In international tournaments, where very few teams have the cohesion of club sides, that can go a long way. Here, their defensive cohesion was clear, even if that made this a much less engaging game than had been expected.

2. Slowing of tempo hopefully not a precedent

They are the two teams that best epitomize the breakneck pace of this World Cup, but in this match, they ended up bringing it to something of a halt. This was a classic only in the sense it had the movement of a vintage car. Given how much Chile and Netherlands have set the pace, the hope is that this is not a sign of things to come.

Of course, it's also highly likely that this game was more sedate precisely because of their previous speed. Both teams are at their best when breaking brilliantly into space, but neither exactly makes a habit of offering that up behind them. Netherlands particularly sat back, allowing Chile up to 79 percent possession by the 20th minute, and often turning their back three into a back five.

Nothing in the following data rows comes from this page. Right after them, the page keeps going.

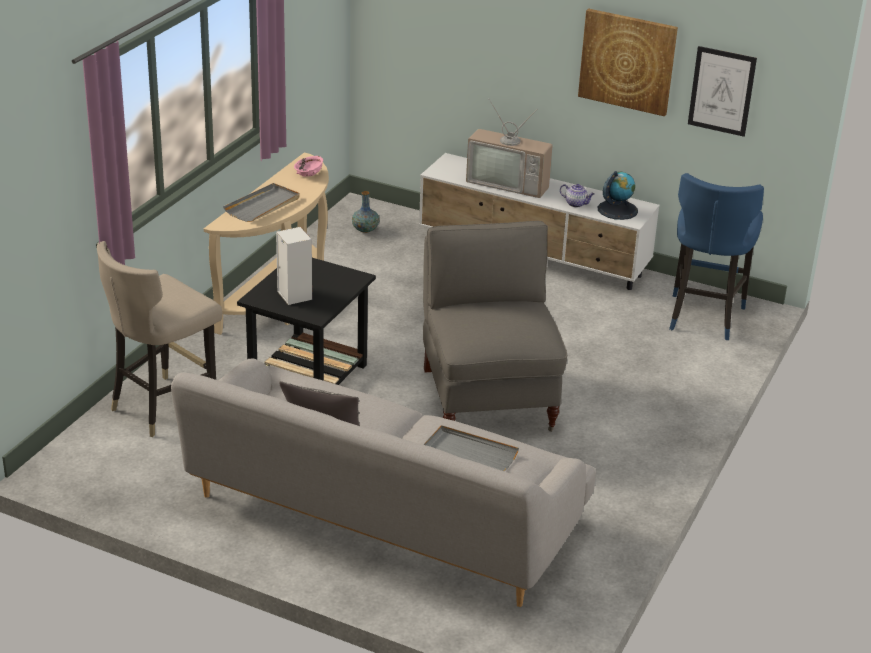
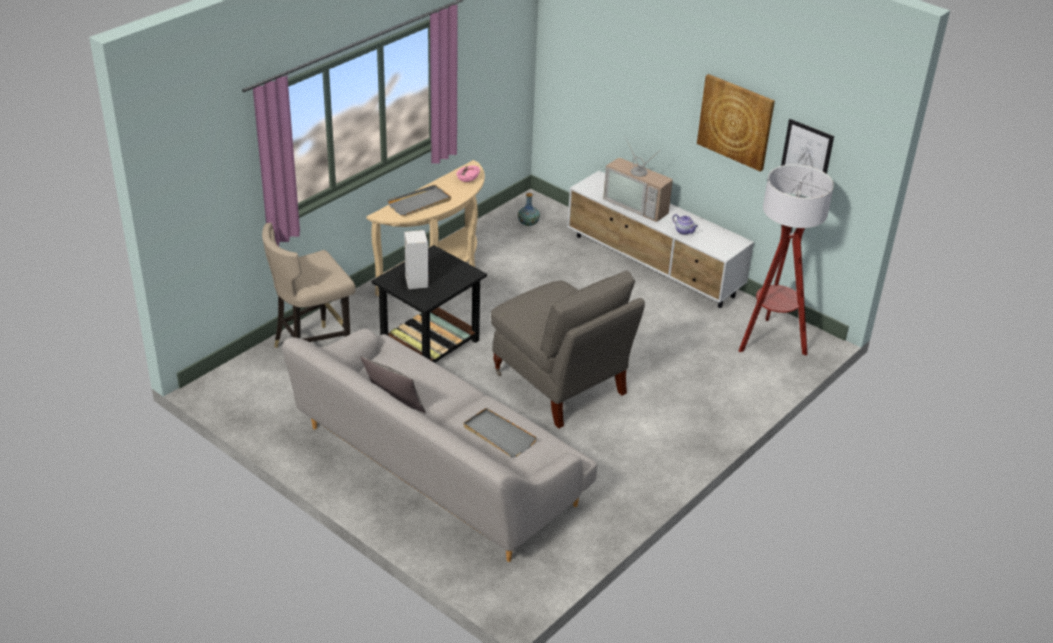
camera: 15 degrees right, 5 degrees up
grey armchair [423,221,567,432] -> grey armchair turned 135 degrees clockwise [491,271,645,428]
globe [598,171,638,220] -> none
blue stool [669,173,764,340] -> floor lamp [739,164,834,356]

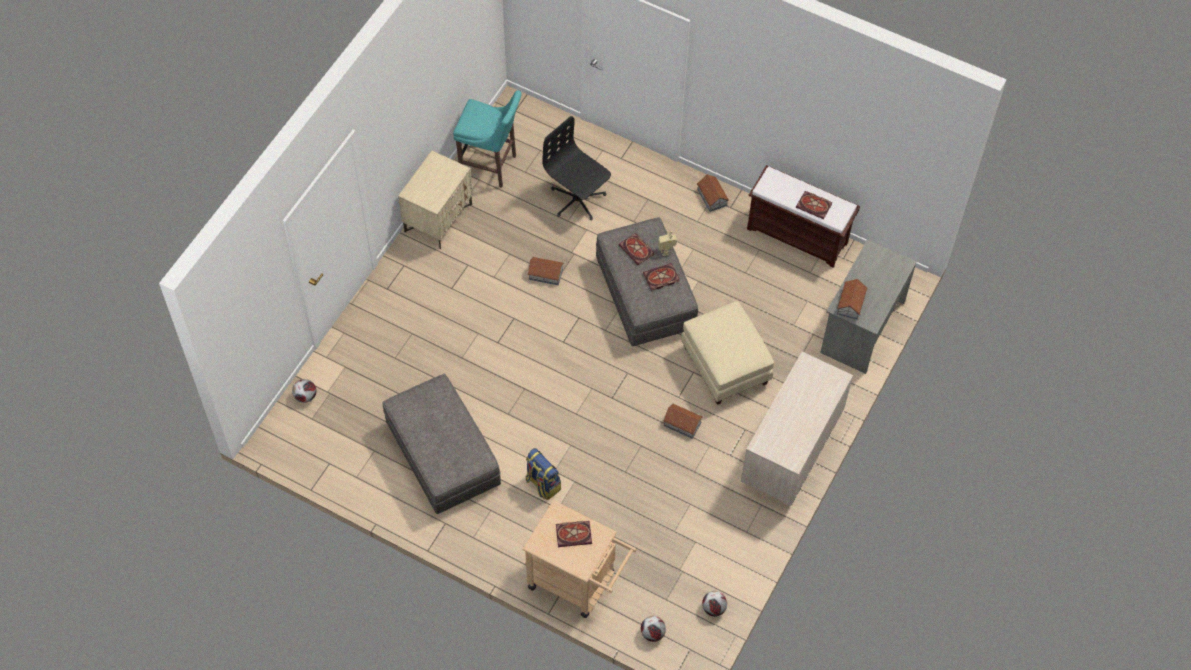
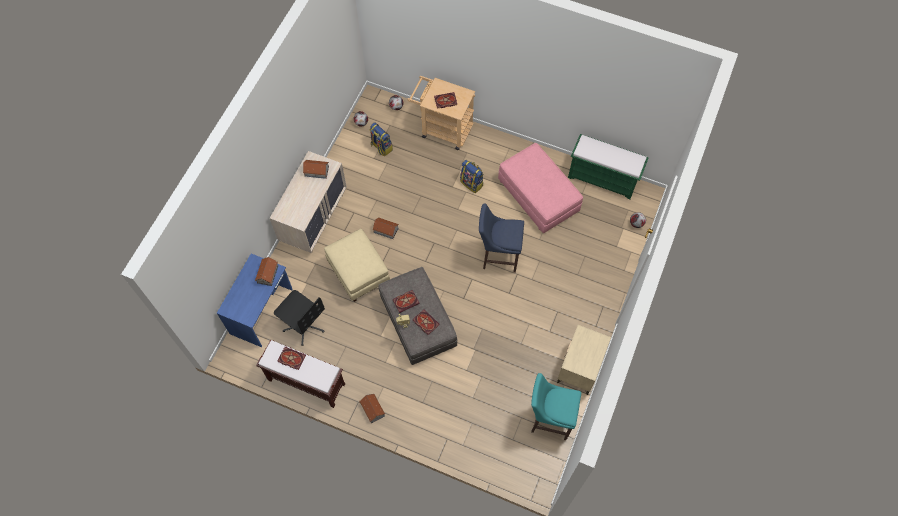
camera: 175 degrees right, 5 degrees up
grey ottoman [382,374,501,514] -> pink ottoman [498,143,583,233]
toy house [527,257,564,285] -> toy house moved to [303,160,329,179]
black office chair [542,116,611,220] -> black office chair moved to [274,290,325,346]
grey desk [820,239,917,374] -> blue desk [217,253,293,347]
none -> backpack [370,122,393,156]
none -> blue stool [479,204,524,273]
none -> green bench [568,134,649,200]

It said much that the South American side's best efforts -- at least until a late rally -- were from set-pieces. Even there, though, they tried the unpredictable. Balls were not swung into the box. They were played out in anticipation of another sweeping move. That never quite came off. The hope is this more restrained game doesn't rub off on the rest of the tournament.

Norwich's Leroy Fer came off the bench to break the deadlock for the Dutch in the second half.

3. Speedy Robben is something of a rarity

It may not have been his most stunning performance of the World Cup so far, but the wonder is that Robben is still able to play at the searing pace that offered this otherwise laboured match its only flashes of excitement -- not least the brilliant assist that sealed the game. His runs retain the capacity to energise an entire stadium.

In that, Robben is something of a rarity. There are not too many primarily pace-based players who, at 30 years of age, manage to maintain the same speed as when they blazingly first broke through. Most of them tend to suffer too many injuries, too much wear and tear. You only have to consider the cases of Ryan Giggs and Michael Owen. Both had to adapt their games by their late 20s, precisely because of the problems they had with their hamstrings and other ailments.

That has not been the case with Robben, who is still as rampant as his younger days at PSV Eindhoven and Chelsea. Of course, it was during that spell at Stamford Bridge that the winger earned something of a reputation for refusing to play when feeling any kind of twinge. It effectively cost him his career at Chelsea, as Jose Mourinho eventually moved to sell him to Real Madrid, but may have preserved his pace.

Here, he played one of the biggest parts in keeping intact Netherlands' perfect group record. Robben was the only Dutch attacker regularly putting the Chilean defence on the edge, and the one that provided the cross to wrap up the victory. Four years after Spain goalkeeper Iker Casillas frustrated him in the 2010 World Cup final, Robben may be raring up to be this tournament's outstanding performer.